The first and last time I saw anything like this, impromptu singing by a tenor on his feet in a restaurant, was in Rome sixty years ago when the chanteur, looking as though he had stepped out of a Fellini film, sang a magnificent operatic aria, his long coat stylistically slung over his shoulders.
Also in that group at the Brighton-Le-Sands was the leading Melbourne QC ( yes, a left-wing state has Queen’s Counsel), Stuart Wood.
He had appeared for the 28-year-old Ballarat mother arrested in pyjamas in front of her children and handcuffed by Victorian police for a Facebook post about a lockdown protest.
A video of that went around the world, making Australia look like a police state.
That reminded me of a recent speech given by Larry P. Arnn, eminent president of the US 177-years-old liberal arts college Hillsdale which, as a matter of principle, is one of the very few universities to refuse government funding.
Recalling that hitherto the procedure for dealing with viruses, at least in the civilised world, was to isolate the sick and protect the vulnerable, but that suddenly we had new procedures to isolate everybody, he said this had turned out to be a complete disaster.
That the lockdown was challenged in the Great Barrington Declaration by 50,000 doctors, scientists and medical researchers, some from the most distinguished universities in the world, was ignored by the media and suppressed by Big Tech.
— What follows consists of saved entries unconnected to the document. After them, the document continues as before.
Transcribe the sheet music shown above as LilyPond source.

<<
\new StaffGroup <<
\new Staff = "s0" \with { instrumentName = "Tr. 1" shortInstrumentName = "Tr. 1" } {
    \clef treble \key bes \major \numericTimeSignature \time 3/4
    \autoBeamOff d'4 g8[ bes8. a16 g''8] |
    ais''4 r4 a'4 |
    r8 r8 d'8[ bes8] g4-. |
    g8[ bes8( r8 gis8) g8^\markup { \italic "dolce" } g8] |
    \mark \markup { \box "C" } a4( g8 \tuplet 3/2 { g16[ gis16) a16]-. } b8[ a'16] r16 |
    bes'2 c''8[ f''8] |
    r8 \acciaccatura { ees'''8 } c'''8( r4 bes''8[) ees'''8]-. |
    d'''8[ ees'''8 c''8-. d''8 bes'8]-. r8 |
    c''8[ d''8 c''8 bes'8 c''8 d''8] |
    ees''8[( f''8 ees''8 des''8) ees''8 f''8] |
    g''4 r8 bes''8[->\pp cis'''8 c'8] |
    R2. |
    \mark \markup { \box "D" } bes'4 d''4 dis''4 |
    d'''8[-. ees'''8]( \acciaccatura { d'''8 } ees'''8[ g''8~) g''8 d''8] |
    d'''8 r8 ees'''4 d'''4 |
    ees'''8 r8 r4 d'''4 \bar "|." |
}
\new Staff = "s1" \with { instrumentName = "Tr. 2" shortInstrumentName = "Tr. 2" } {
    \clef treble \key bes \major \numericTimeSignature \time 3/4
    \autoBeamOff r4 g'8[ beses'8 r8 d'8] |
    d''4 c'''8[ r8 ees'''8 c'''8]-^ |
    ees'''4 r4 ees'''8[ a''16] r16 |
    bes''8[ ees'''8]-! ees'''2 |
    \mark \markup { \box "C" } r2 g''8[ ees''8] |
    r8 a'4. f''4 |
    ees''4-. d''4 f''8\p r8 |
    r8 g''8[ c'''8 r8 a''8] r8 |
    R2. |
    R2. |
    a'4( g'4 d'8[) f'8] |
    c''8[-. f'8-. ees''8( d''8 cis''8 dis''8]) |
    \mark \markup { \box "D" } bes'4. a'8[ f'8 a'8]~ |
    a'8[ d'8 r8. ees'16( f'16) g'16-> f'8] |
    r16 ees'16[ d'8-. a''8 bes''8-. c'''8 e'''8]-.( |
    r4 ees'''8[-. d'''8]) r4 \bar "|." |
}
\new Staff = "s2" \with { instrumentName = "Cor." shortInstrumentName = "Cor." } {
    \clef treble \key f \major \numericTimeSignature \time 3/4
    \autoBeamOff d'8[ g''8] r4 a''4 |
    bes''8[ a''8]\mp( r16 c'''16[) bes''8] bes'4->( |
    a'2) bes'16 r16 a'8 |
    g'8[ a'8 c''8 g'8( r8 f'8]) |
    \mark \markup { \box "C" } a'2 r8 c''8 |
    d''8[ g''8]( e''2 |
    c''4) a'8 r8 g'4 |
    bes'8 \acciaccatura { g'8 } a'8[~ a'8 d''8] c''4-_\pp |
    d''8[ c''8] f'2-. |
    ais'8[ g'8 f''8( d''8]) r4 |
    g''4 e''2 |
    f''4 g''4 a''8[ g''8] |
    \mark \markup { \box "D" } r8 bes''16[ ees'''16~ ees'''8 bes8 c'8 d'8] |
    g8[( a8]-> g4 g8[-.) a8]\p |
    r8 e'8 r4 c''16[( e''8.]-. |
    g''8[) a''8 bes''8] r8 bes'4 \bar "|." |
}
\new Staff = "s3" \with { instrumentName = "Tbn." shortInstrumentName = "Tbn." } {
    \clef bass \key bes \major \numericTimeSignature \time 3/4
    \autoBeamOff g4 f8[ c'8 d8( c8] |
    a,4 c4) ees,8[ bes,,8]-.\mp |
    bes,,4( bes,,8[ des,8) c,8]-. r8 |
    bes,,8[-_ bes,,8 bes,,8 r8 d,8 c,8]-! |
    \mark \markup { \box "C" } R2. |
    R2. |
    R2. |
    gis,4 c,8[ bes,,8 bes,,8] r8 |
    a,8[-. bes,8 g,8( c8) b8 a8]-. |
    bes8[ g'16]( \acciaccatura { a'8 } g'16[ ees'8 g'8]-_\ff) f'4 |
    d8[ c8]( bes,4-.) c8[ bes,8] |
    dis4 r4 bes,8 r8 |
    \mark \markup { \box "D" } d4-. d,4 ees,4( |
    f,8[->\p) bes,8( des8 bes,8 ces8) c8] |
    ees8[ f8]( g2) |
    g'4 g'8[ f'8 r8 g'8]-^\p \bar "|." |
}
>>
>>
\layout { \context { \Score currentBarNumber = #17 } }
Nevertheless, the 50,000 pointed out that you just cannot suppress a widely disseminated contagious virus through lockdowns and mass isolation. And if you try to, you will cause immeasurable destruction of new kinds ─ unemployment, bankruptcy, depression, suicide, multiplying public debt, broken supply chains and increases of other serious health problems.
Meanwhile the Samuel Griffith Society continues, almost alone, to argue for a return to the Constitution as it was conceived by the Founders and approved by the people.
If this were accepted, governance would be significantly improved.
The Society is appropriately led by former High Court judge, Ian Callinan QC. He was the judge, who at least in living memory, was most inclined to defend the Federation and the role of the people in preventing inappropriate change.
His message is clear and as crises emerge there must be a reconsideration of what the founders and people wanted, a truly federal Australia.
This, and what is happening throughout the free world, confirms to me that there is hope still for the future.